Comment by adriand
Fascinating video. I watched almost the whole thing without planning to, I got sucked in.
This is one of those examples of software that reminds me of my struggle to understand how LLMs are passing code evaluations that culminate with people declaring that they are now better than even the best human coders. I have tried to get LLMs (specifically, Claude and ChatGPT, trying various models) to assist with niche problems and it's been a terrible experience. Fantastic with CRUD or common algorithms, terrible when it's something novel or unusual.

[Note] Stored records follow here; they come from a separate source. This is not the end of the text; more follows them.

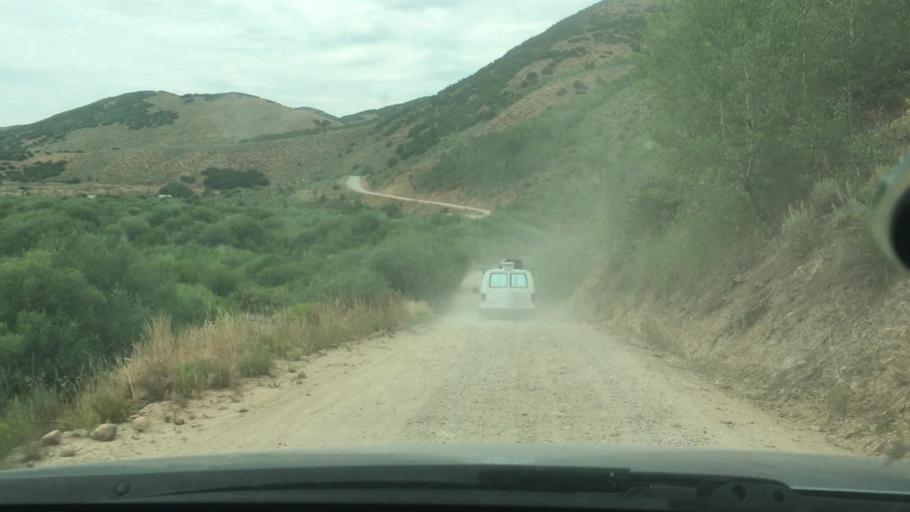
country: US
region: Utah
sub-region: Summit County
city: Summit Park
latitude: 40.8135
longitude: -111.5872
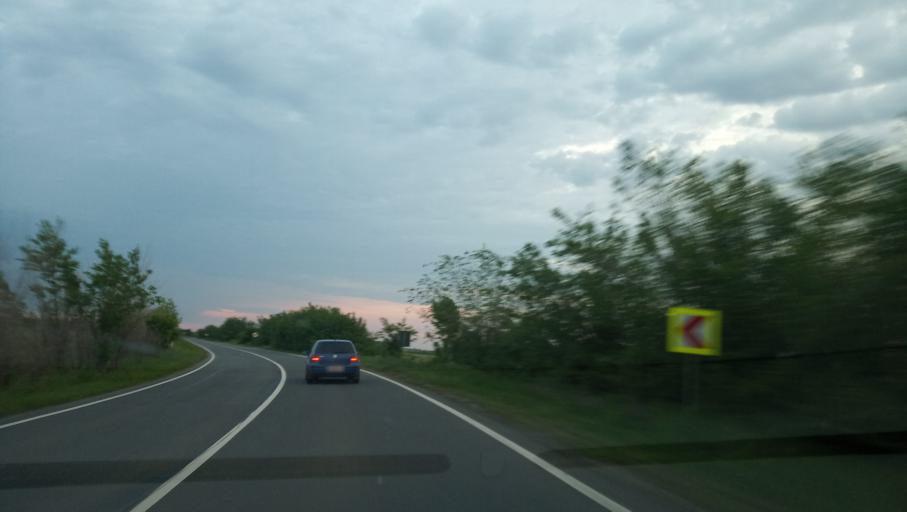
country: RO
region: Timis
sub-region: Comuna Padureni
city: Padureni
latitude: 45.6172
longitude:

The author creates his own version of a "FLIP simulation". I'm going to go out on a limb and posit that even ChatGPT's unreleased o3 model would not be up to the task of writing the software that powers this pendant. Is this incorrect? I realize perhaps that my comment is a little off-topic given that this is not an AI project. However, this project seems like an excellent example of the sort of thing that I am quite skeptical the supposedly "world-class" artificial software engineers could pull off.
I've implemented fluid mechanics using Claude (through Cursor) and it had no problem writing the logic and integrating it using my custom physics engine and custom renderer.
So no, I don't think your assessment is correct. LLMs shine when they get to implement something from scratch on a blank slate with clear API boundaries, whether it's a CRUD app or a physics simulation. Where I think they struggle the most is in big legacy codebases on tasks spanning multiple modules with lots of red herrings.